Compiti ok ma esami flop, l'illusione dell'IA: chi rischia di più
L'intelligenza artificiale permette di fare i compiti a casa meglio e più velocemente, ma poi gli esami sono un flop: i risultati di uno studio
L’intelligenza artificiale sta cambiando profondamente la scuola nel nostro Paese. Con l’IA studenti e studentesse ottengono risultati migliori nei compiti a casa, ma allo stesso tempo hanno voti più bassi agli esami.

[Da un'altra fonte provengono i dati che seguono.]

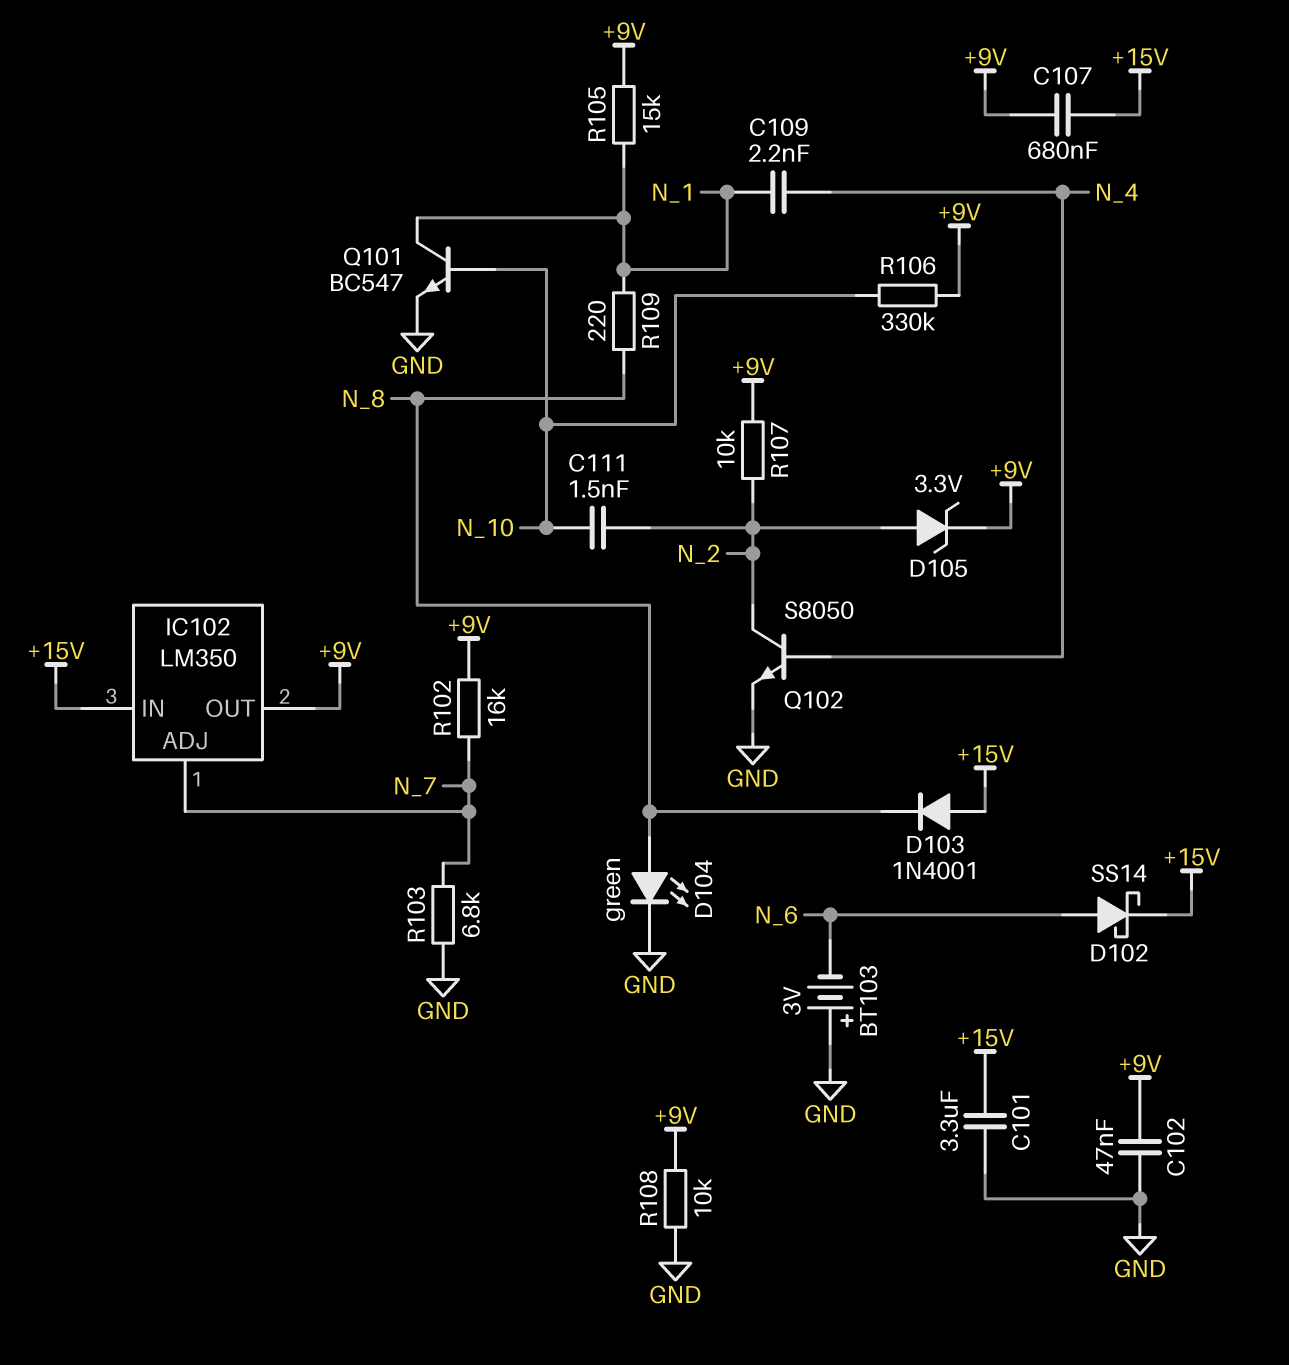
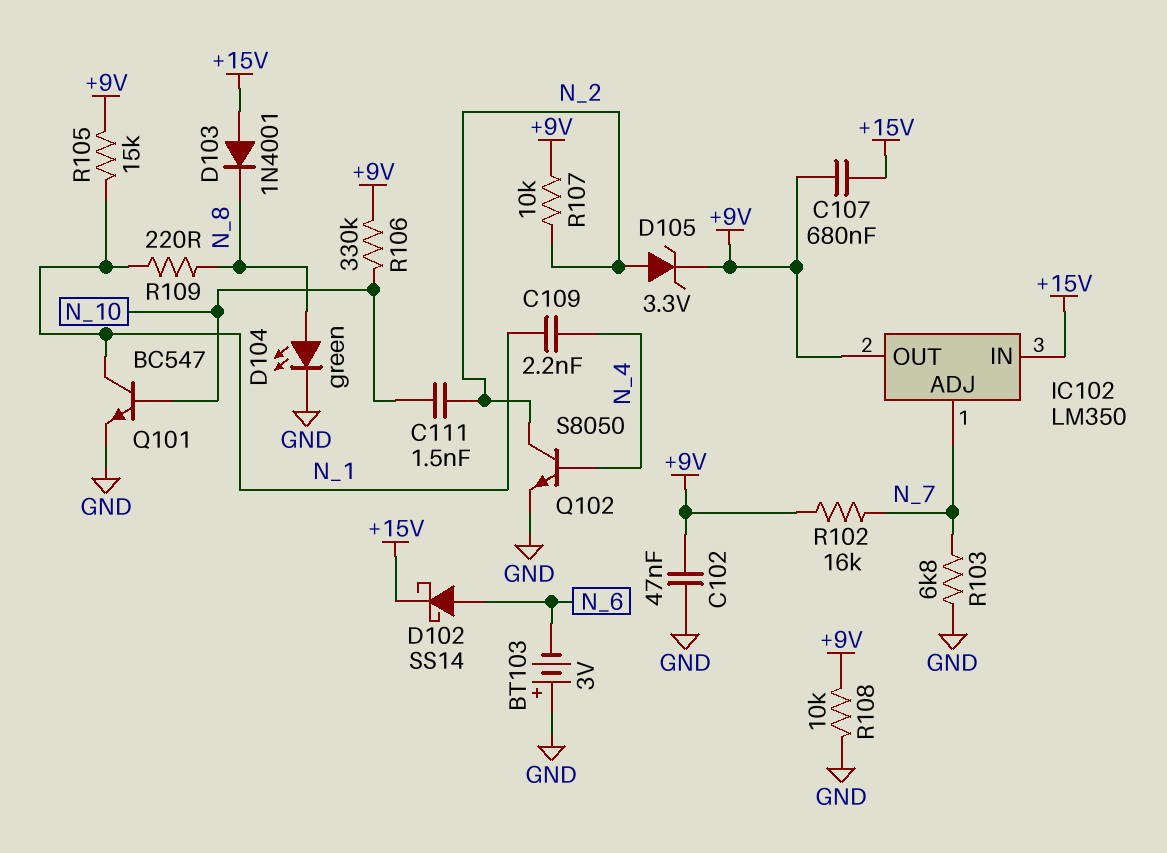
C101: 3.3uF (+15V, GND) -> none

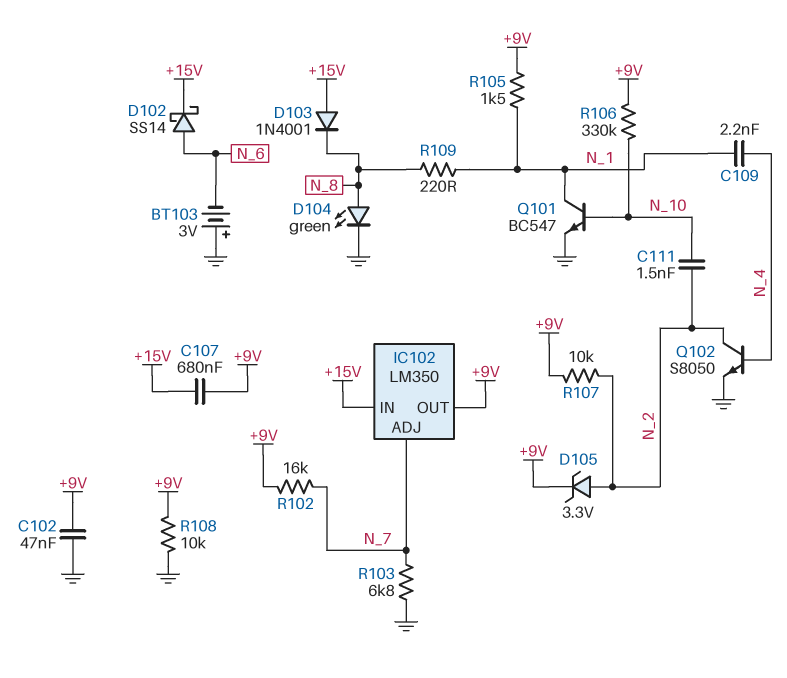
R105: 15k (+9V, N_1) -> 1.5k (+9V, N_1)

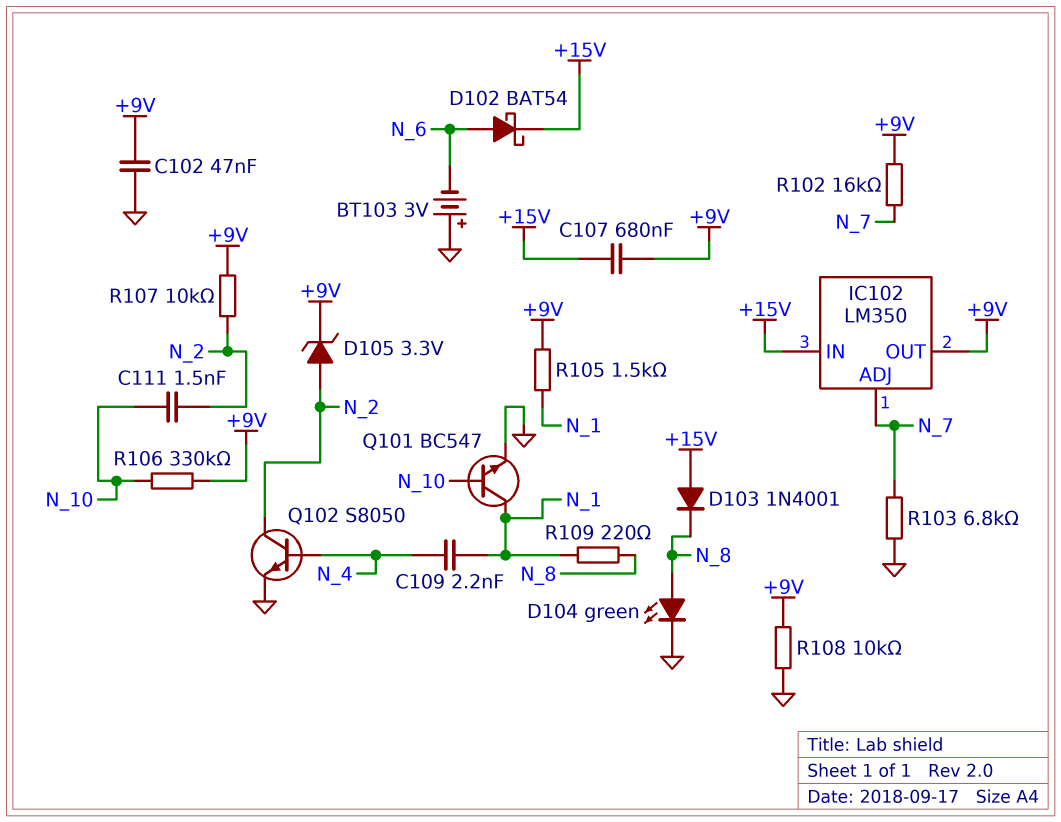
D102: schottky SS14 (A N_6, K +15V) -> schottky BAT54 (A N_6, K +15V)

Per gli esperti si tratta di una profonda divergenza tra risultati, che mostra il lato oscuro dell’intelligenza artificiale utilizzata per studiare da ragazzi e ragazze in tutto il mondo.
Com’è cambiata la scuola ai tempi dell’IA
Nelle scuole italiane e del resto del mondo l’intelligenza artificiale ha fatto il suo ingresso promettendo di migliorare sia il modo di insegnare sia il modo di studiare. In realtà, uno studio condotto in Cina ha evidenziato che la realtà è ben distante dalle aspettative.
La scuola, ai tempi di ChatGPT, Gemini, Claude, DeepSeek è profondamente diversa, ma non in senso positivo. Secondo quanto svelato dagli studiosi, infatti, studenti e studentesse diventano abilissimi nello svolgimento dei compiti a casa. Tutto merito dell’IA, visto che poi quando si tratta di affrontare esami e verifiche sugli stessi argomenti in classe non riescono a ottenere risultati altrettanto buoni rispetto alle valutazioni conseguite nei compiti a casa.
Inoltre, è stato scoperto che nel lungo periodo, la situazione peggiora.
Il test cinese sull’uso dell’intelligenza artificiale a scuola
Gli economisti David Strömberg, Victor Lei e Yanhui Wu hanno condotto uno studio, analizzando il percorso scolastico di 26.811 studenti cinesi classe della scuola superiore, tra settembre 2022 e giugno 2025. Sono stati incrociati diversi dati: i voti dei compiti settimanali dati a casa e il tempo di svolgimento, i risultati degli esami mensili svolti in classe e, solo per un sottocampione, anche i punteggi degli esami di Stato ottenuti per l’accesso alle superiori e all’università.
I ricercatori, nel loro studio, hanno anche sfruttato un modello statistico per confrontare l’evoluzione dei voti di chi ha iniziato ad usare gli strumenti messi a disposizione dall’intelligenza artificiale con quelli degli studenti e delle studentesse che non li hanno mai utilizzati. In questo modo è stato possibile isolare l’effetto causale dell’IA.
Con l’IA compiti a casa "perfetti" ma voti bassi agli esami
Secondo quanto emerso dal trend, dopo sei mesi dall’adozione di strumenti di intelligenza artificiale i voti dei compiti a casa di chi la usava sono aumentati del 18% rispetto alla media di chi non li usava. Inoltre, il tempo per portare a termine gli esercizi è passato da 64 a 45 minuti (circa il 30% in meno).
Negli esami, i voti degli stessi studenti sono diminuiti del 20%. Nel lungo periodo l’effetto è ancora più evidente: se per gli esami mensili l’effetto si manifesta in soli sei mesi, per gli esami di Stato il picco viene raggiunto dopo due anni, con una riduzione delle valutazioni del 24% per l’ammissione alle superiori e del 18% per l’ammissione all’università.
"Le perdite sono maggiori nelle materie umanistiche, seguite da Stem (matematica, scienze e fisica) e lingue, e sono particolarmente gravi per gli studenti più giovani, per quelli con voti più alti e per i maschi", si legge nei risultati dello studio, che ha anche individuato tre meccanismi che portano a questo scenario.
- Per prima cosa viene a mancare l’effetto diretto della pratica: affidando tutto all’IA, gli studenti non si esercitano direttamente e non riescono a sviluppare le competenze.
- In secondo luogo, l’intelligenza artificiale andrebbe a minacciare la capacità di imparare nuovi concetti, secondo il fenomeno della "complementarità dinamica" delle competenze: se le abilità di base non vengono interiorizzate, diventa più difficile seguire le lezioni avanzate.
- L’ultimo punto riguarda l’illusione di aver acquisito le competenze necessarie: gli studenti che ottengono buoni voti con l’IA si sentono preparati, ma affrontando gli esami senza alcun aiuto non riescono a portare a termine le prove previste.